YOUR SOLIN GENERATED RECIPE
Creamy Lentil and Chickpea Stew with Spinach and Hemp Seeds
Enjoy a hearty and creamy vegetarian stew featuring tender lentils and chickpeas simmered in a spiced light coconut broth, finished with vibrant spinach and a sprinkle of nutty hemp seeds for an extra protein boost. This warming dish combines comforting textures with a fresh, aromatic finish perfect for dinner.
INGREDIENTS
1.25 cups cooked red lentils (~250g)
2/3 cup cooked chickpeas (~112g)
2 cups fresh spinach (~60g)
2 tablespoons hemp seeds (~20g)
1 large carrot (~72g)
1 medium onion (~110g)
2 cloves garlic (~6g)
1/3 cup light coconut milk (~80g)
2 cups vegetable broth
1 teaspoon ground cumin
1 teaspoon smoked paprika
1 teaspoon ground turmeric
Salt & pepper to taste
PREPARATION
Rinse the red lentils thoroughly under cool water and set aside.
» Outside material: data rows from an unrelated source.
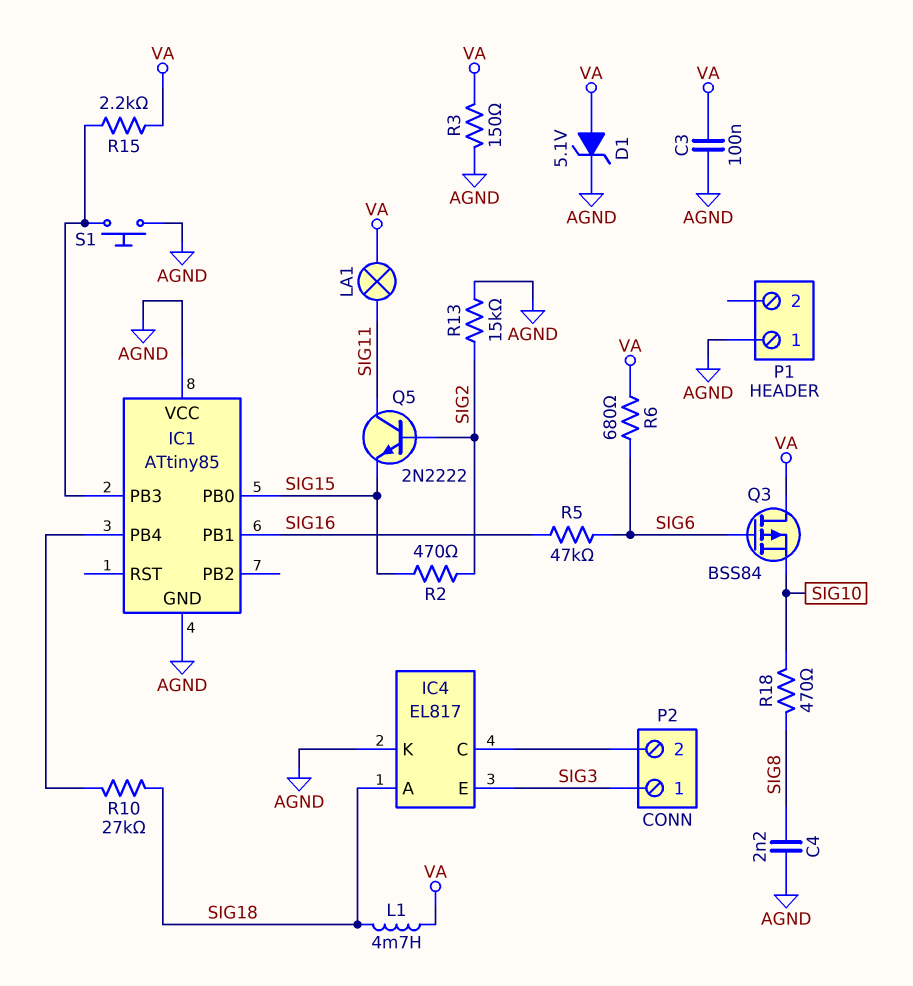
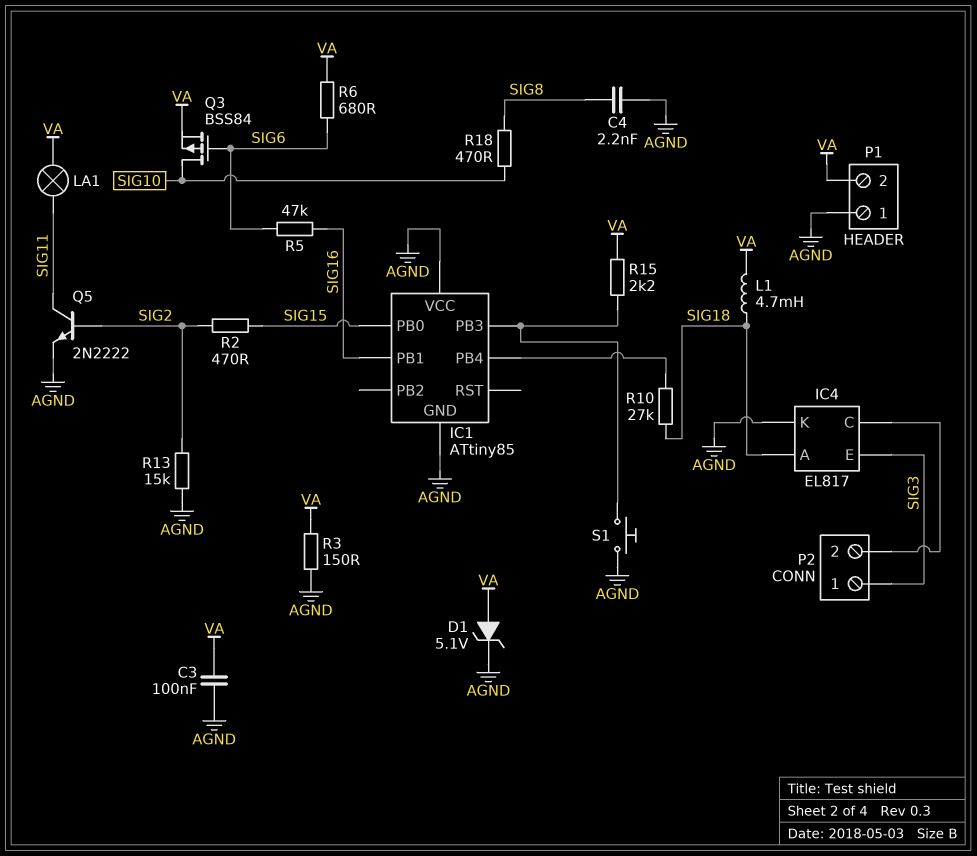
P1 pin 2: none -> VA
Q3: PMOS BSS84 (G SIG6, D VA, S SIG10) -> PMOS BSS84 (G SIG6, D SIG10, S VA)
Q5: NPN 2N2222 (B SIG2, C SIG11, E SIG15) -> NPN 2N2222 (B SIG2, C SIG11, E AGND)

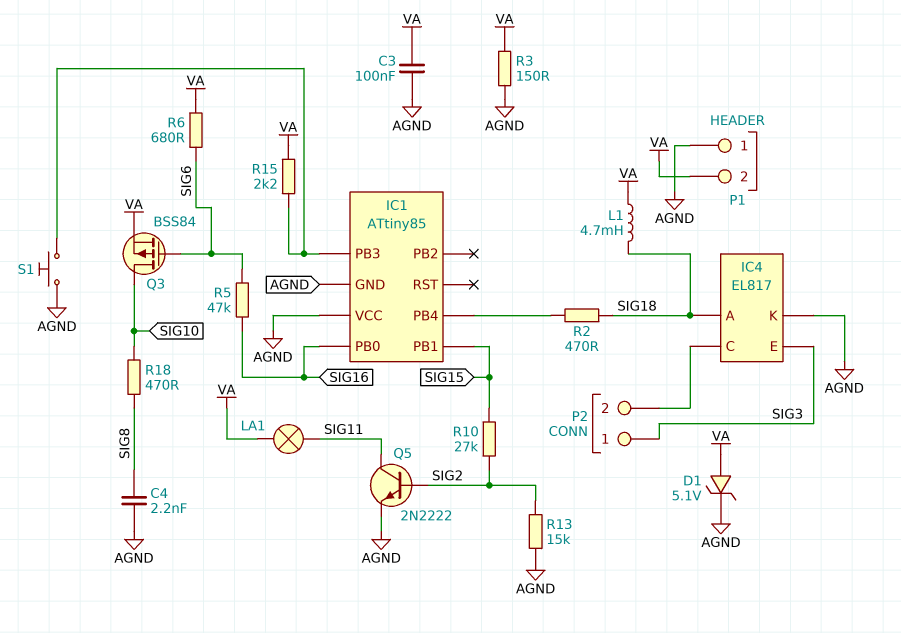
IC1 pin PB0: SIG15 -> SIG16
IC1 pin PB1: SIG16 -> SIG15
R2: 470 (SIG2, SIG15) -> 470 (IC1/PB4, SIG18)
R10: 27k (IC1/PB4, SIG18) -> 27k (SIG2, SIG15)

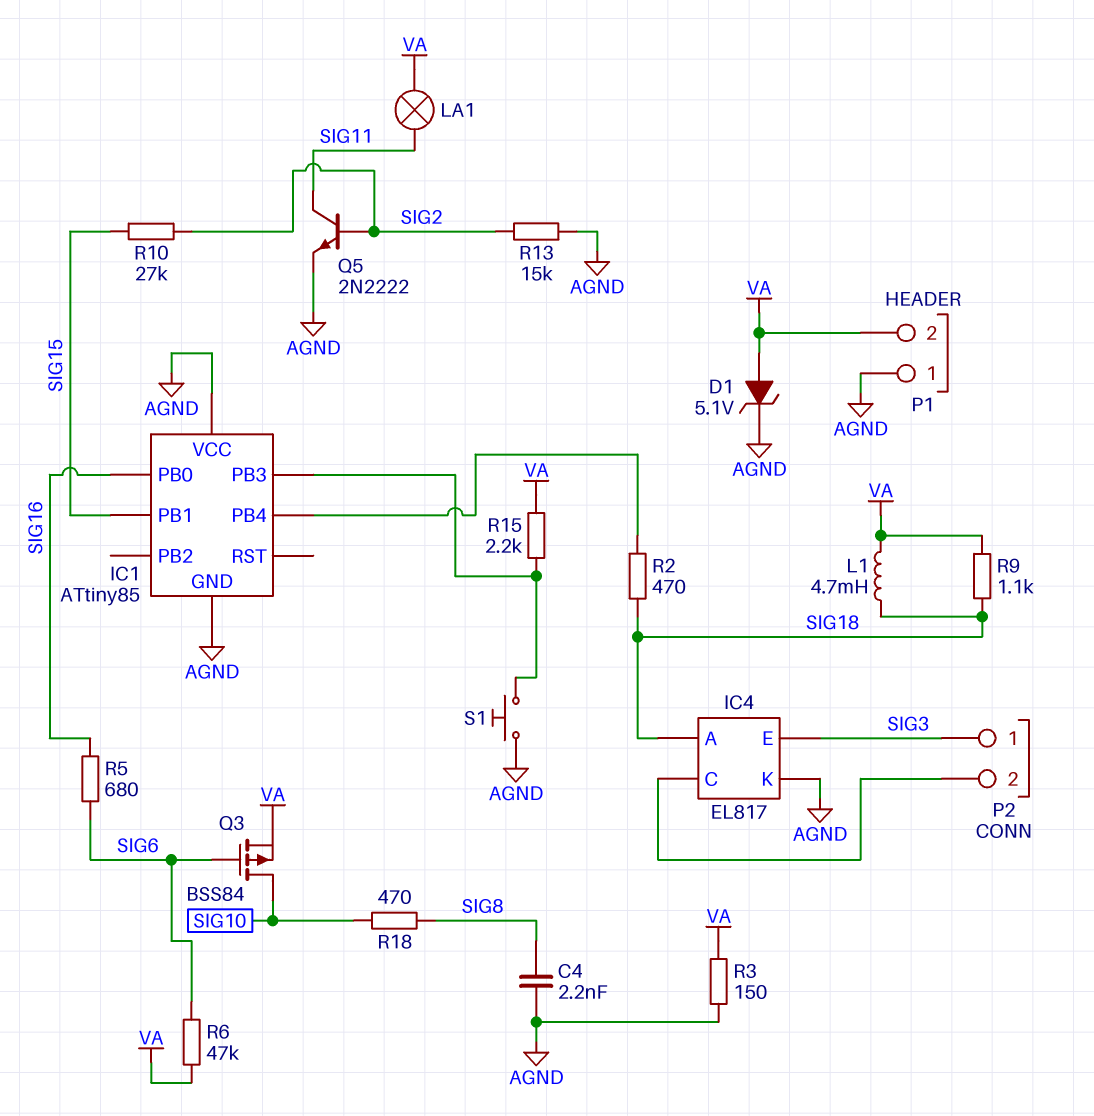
C3: 100nF (AGND, VA) -> none
R5: 47k (SIG6, SIG16) -> 680 (SIG6, SIG16)
R6: 680 (SIG6, VA) -> 47k (SIG6, VA)
R9: none -> 1.1k (SIG18, VA)

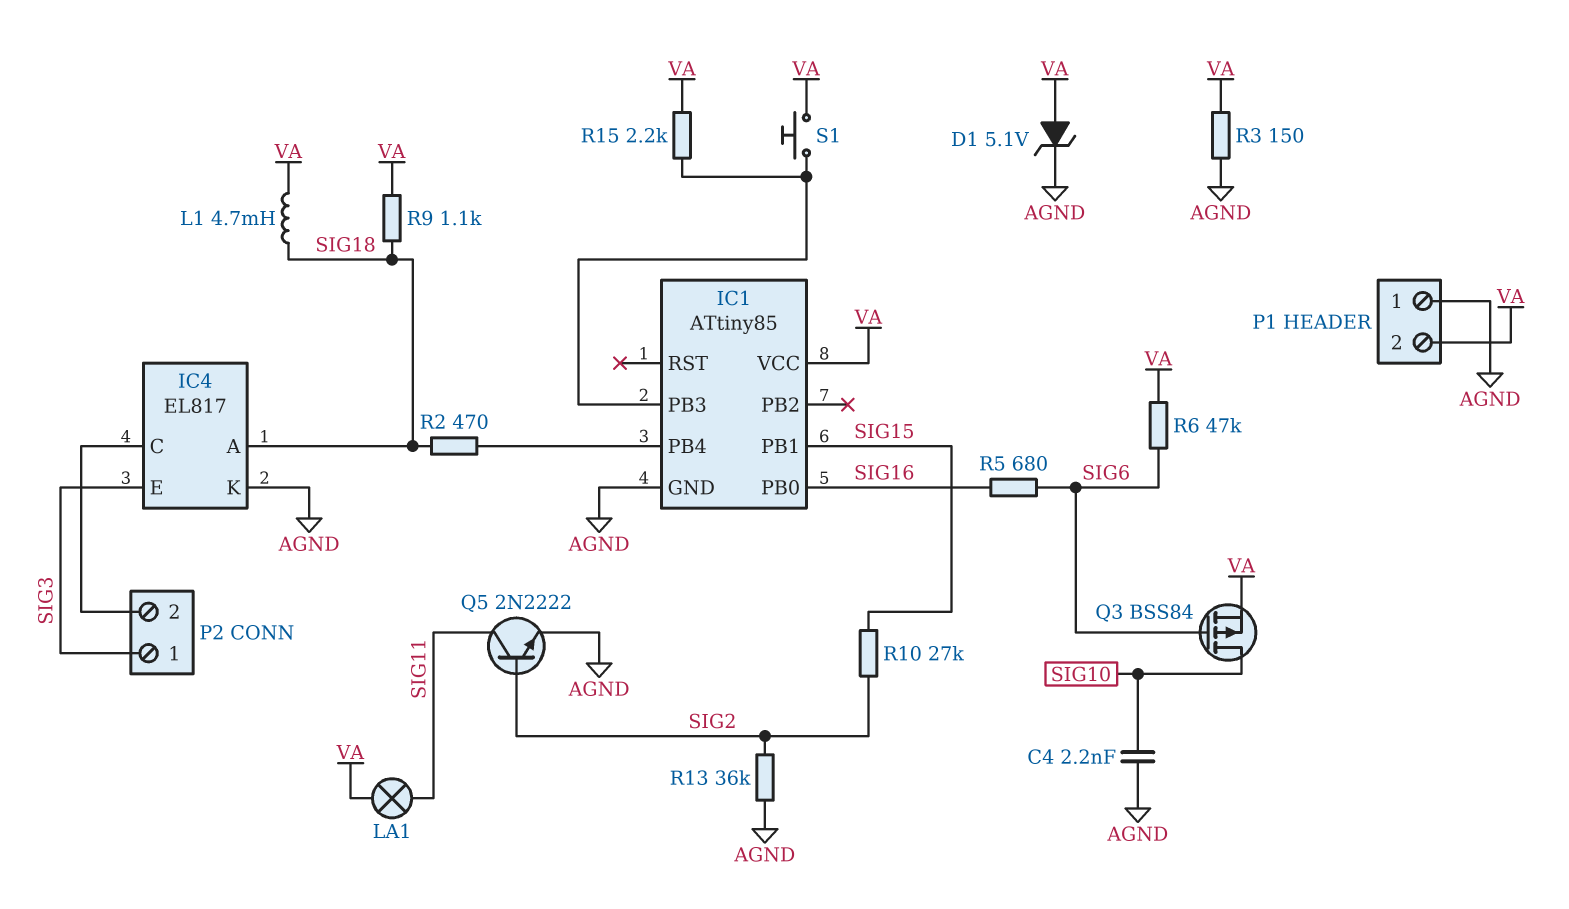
C4: 2.2nF (AGND, SIG8) -> 2.2nF (AGND, SIG10)
IC1 pin VCC: AGND -> VA
R13: 15k (AGND, SIG2) -> 36k (AGND, SIG2)
R18: 470 (SIG8, SIG10) -> none
S1: button (AGND, IC1/PB3) -> button (IC1/PB3, VA)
Drain and rinse the chickpeas if using canned.
Dice the onion and carrot. Mince the garlic.
In a large pot, heat a splash of water (or optionally a teaspoon of olive oil if desired) over medium heat. Sauté the onion and carrot until softened, about 5 minutes, then add the garlic and cook for another 1-2 minutes.
Add the rinsed lentils, chickpeas, ground cumin, smoked paprika, and turmeric to the pot. Stir well to coat the vegetables in the spices.
Pour in the vegetable broth and light coconut milk. Bring the mixture to a simmer and let it cook on low heat for about 20 minutes until the lentils are tender and the stew thickens slightly.
In the last 3 minutes of cooking, add the fresh spinach, stirring until it wilts into the stew.
Season with salt and pepper to taste. Remove from heat and ladle into bowls.
Garnish each serving with a sprinkle of hemp seeds for a nutty flavor and extra protein boost. Enjoy your hearty, creamy vegetarian stew!